Sometimes you just have to shake your head at the way our gargantuan federal government is run. I think both the left and the conservatives, as well as all of us in between those two, often get frustrated over how taxpayer dollars are spent or stolen.
At present we are all ignoring a major risk to our country.
The risk is revealed by Judicial Watch’s lawsuit against the Environmental Protection Agency. Watchdog group JW announced on April 12:
“…a Freedom of Information Act (FOIA) lawsuit for communications sent or received by EPA officials who may have used the cell phone encryption application “Signal” to thwart government oversight and transparency. The suit was filed in the United States District Court for the District of Columbia (Judicial Watch v. Environmental Protection Agency (No. 1:17-cv-00533)).
The lawsuit was filed after the EPA failed to respond to Judicial Watch’s February 3, 2017 FOIA request…”
Bureaucrats in the EPA have allegedly used encryption software to trade messages and information. Why? So no one can determine what they’re up to.
JW noted in a news release:
“TechCrunch.com advised, “Don’t want someone else handing your text messages, pictures, video or phone conversations over to the government? There’s an app for that. An iOS app called Signal is a project out of Open Whisper Systems, a not-for-profit collective of hackers dedicated to making it harder for prying government eyes to get a hold of your information.”

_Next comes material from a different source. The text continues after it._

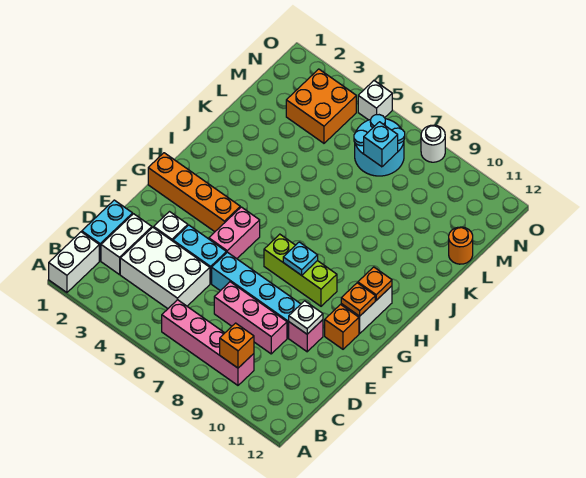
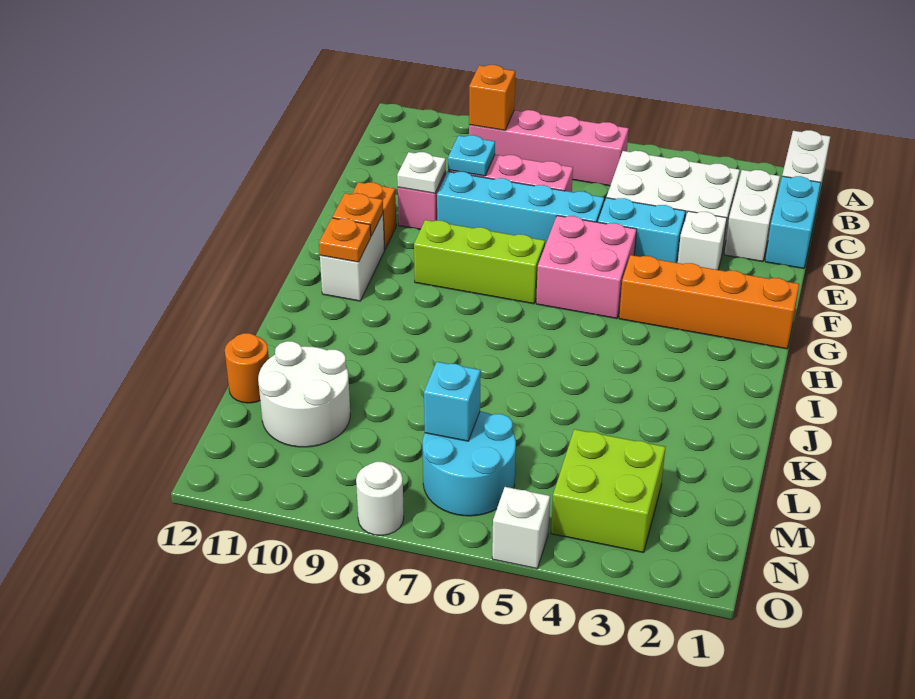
pink 1x2 brick [209,207,260,259] -> pink 2x2 brick [536,216,637,319]
cyan 1x1 plate [283,242,318,275] -> cyan 1x1 plate moved to [448,135,495,176]
none -> white 2x2 round brick [258,341,350,447]
orange 2x2 brick [286,69,356,143] -> lime 2x2 brick [551,429,665,553]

Why would federal employees want to keep secret communications that mostly have nothing to do with national security? Such a practice gives much credence to the ‘Deep State’ allegations tossed around by opponents of authoritarianism and credible opponents of fascism. If bureaucrats don’t answer to ‘We, the people,” who do you think they answer to?
Even if JW succeeds in the lawsuit, much of the material requested may have simply vanished into galaxies beyond cyberspace.
No good can come of a government whose unionized employees, largely voting as a bloc for a single political party, can conduct messaging and business in darkness. Such practices represent a risk to the Republic as great as any terrorist threat.
Philosophically speaking, it seems to me that all federal records, except extremely sensitive records having to do with national security or military operations, should be readily available to taxpayers. It seems to me that any information or communication generated on taxpayers’ dollars comprises intellectual property that belongs to all of us.
President Donald Trump has pledged to reform the federal bureaucracy. I believe a large component of that structure has gone rogue. It is way past time to do something about it, and I hope reform is a promise Trump will keep.
The worst action John F. Kennedy took as president was his executive order permitting collective bargaining for federal employees. The taxpayer has no viable representation in curtailing a bureaucracy gone rogue. JFK’s action was an epic quid pro quo for his union allies whose efforts, some extremely suspect, enabled him to capture the White House.
Meanwhile, FOIA should be broadened. The same property rights should apply to information generated by Congress and the Judicial Branch as well.
At present, communications in the private sector are smartly conducted as though someone is looking over your shoulder, specifically some government employee targeting you or your company. In a free republic, it should be the other way around.